HARRISBURG - Gov. Rendell is proposing to allow an additional 30,000 seniors to enroll in the state's prescription-drug program for older residents, a move called essential to helping them survive the difficult economic times.
Rendell said yesterday that he is working with House Democrats to push through legislation that would raise the current income eligibility limits for seniors to qualify for the state's popular PACENET program.
The governor said the expansion should be "a slam-dunk," since it won't cost taxpayers a dime. He intends to fund it solely by cost-saving moves within the program.
"Just because we're facing a crisis, that's not the time to turn our back on people," Rendell said yesterday at a Capitol news conference. "Rather, that's the time to help people to the extent we can."
Rendell's proposal would increase the PACENET income limits for single seniors from $23,500 to $30,000 and for married couples from $31,500 to $40,000.
If approved by the legislature, it would allow an additional 30,000 people to join the program, which now covers about 220,000 people 65 and older.
The proposal would also increase the amount the state pays to pharmacies when they fill out PACENET prescriptions: from $4 to $7 for brand-name drugs and from $4 to $12 for generic medications.
Rendell said he would pay for the expansion of the program - funded by the Pennsylvania Lottery - by requiring pharmaceutical companies to give the state the same drug rebates that it gives to the federal government's Medicaid program. The state, which Rendell said is the nation's fourth-largest buyer of prescription drugs, would also begin compensating pharmacies for medications based on the price they actually paid for them, rather than the manufacturer's suggested retail price.
Those changes would help generate roughly $60 million in savings, enough to cover the new enrollees, he said.
Rendell said he wants the legislature to approve the proposed expansion before it breaks for the summer.
House Minority Leader Sam Smith said yesterday that he is skeptical of the notion that the program could be expanded so greatly without the state paying more.
"That kind of falls into the category that if it's too good to be true, you really ought to think twice about it," said Smith (R., Jefferson). "I'm a little suspect that there is a tooth fairy out there willing to just give out more prescriptions that don't cost anybody anything."
Erik Arneson, spokesman for Senate Majority Leader Dominic Pileggi (R., Delaware), said, "We understand the claim that there will be savings, but we are very concerned about the stability of the lottery fund.
"It would be imprudent to move forward without thoroughly analyzing the potential long-term impact," he added.
House Majority Leader Todd Eachus (D., Luzerne) said yesterday that the expansion was needed because more seniors are being forced to go back to work to make ends meet during the recession, but that extra income has made many of them ineligible to continue participating in PACENET.

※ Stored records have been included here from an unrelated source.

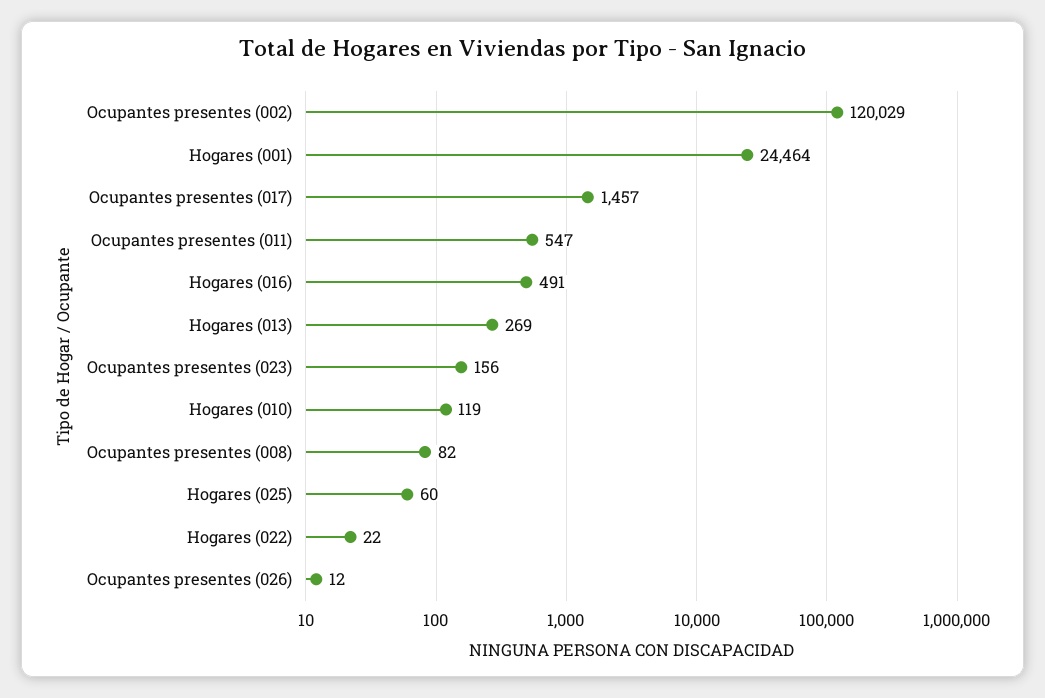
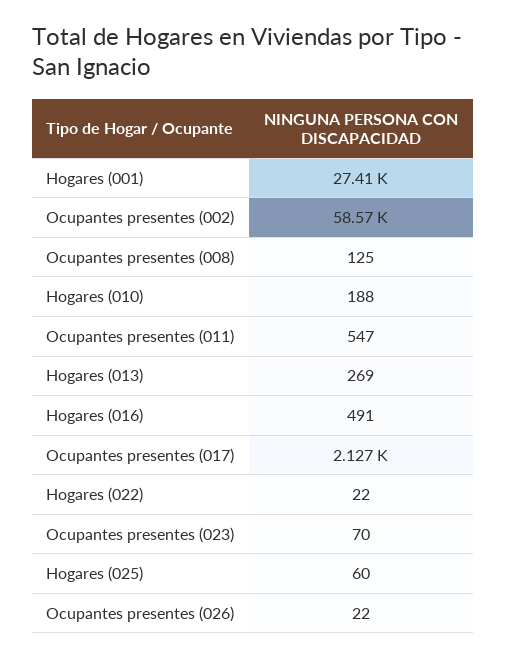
  {
-   "Ocupantes presentes (002)": 120029,
+   "Ocupantes presentes (002)": 58570,
-   "Hogares (001)": 24464,
+   "Hogares (001)": 27410,
-   "Ocupantes presentes (017)": 1457,
+   "Ocupantes presentes (017)": 2127,
    "Ocupantes presentes (011)": 547,
    "Hogares (016)": 491,
    "Hogares (013)": 269,
-   "Ocupantes presentes (023)": 156,
+   "Ocupantes presentes (023)": 70,
-   "Hogares (010)": 119,
+   "Hogares (010)": 188,
-   "Ocupantes presentes (008)": 82,
+   "Ocupantes presentes (008)": 125,
    "Hogares (025)": 60,
    "Hogares (022)": 22,
-   "Ocupantes presentes (026)": 12
+   "Ocupantes presentes (026)": 22
  }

"This is an advance during very difficult times to address very difficult issues," said Eachus, who has spearheaded similar health measures in the past.
Jean Rummel, 72, and her husband were among those who were suddenly knocked out of PACENET - about six months ago - because, they were told, they earned just $100 over the upper income limit.
Rummel, who lives outside Harrisburg, said her husband is a diabetic and takes seven medications. Just one of those drugs now costs him $76 monthly, compared with the less than $10 he used to pay when they were in PACENET.
"It really helped us out in the past," she said. "It would be great to be back in the program."
Enrollees pay about $25 a month to be part of PACENET, which allows them to pay $8 for generic and $15 for brand-name prescriptions.
Over the last year, the state has turned down about 8,000 people who wanted to join PACENET but made too much money, said Tom Snedden, who runs the program.
Overall, they pay about 15 percent of the cost of their annual drug bills, compared with Medicare Part D enrollees, who pay about 50 percent, he added.
The state chapter of AARP lauded the idea.
Ray Landis, advocacy manager for AARP Pennsylvania, said it targets a group of seniors who are finding that their incomes aren't the same as just a year or two ago. Their retirement investments have gone sour and many have taken part-time work to pay for their medications or to afford the more expensive Medicare Part D program, Landis said.
"The money they have put away is not there anymore," he said. "This will allow more people to take advantage of the best assistance drug program in the United States."
Gov. Rendell yesterday updated reporters on negotiations over the fiscal 2009-10 budget.
The governor said he remained committed to doing everything possible to enact a balanced budget without increasing the personal income tax. But he said he couldn't rule the option out, given revenue figures putting the projected state deficit at $3.2 billion.
"At this stage, given what has happened, nothing is off the table. Everything has to be looked at," he said. "We will do what is necessary. There is no silver bullet. There is no rabbit to pull out of a hat."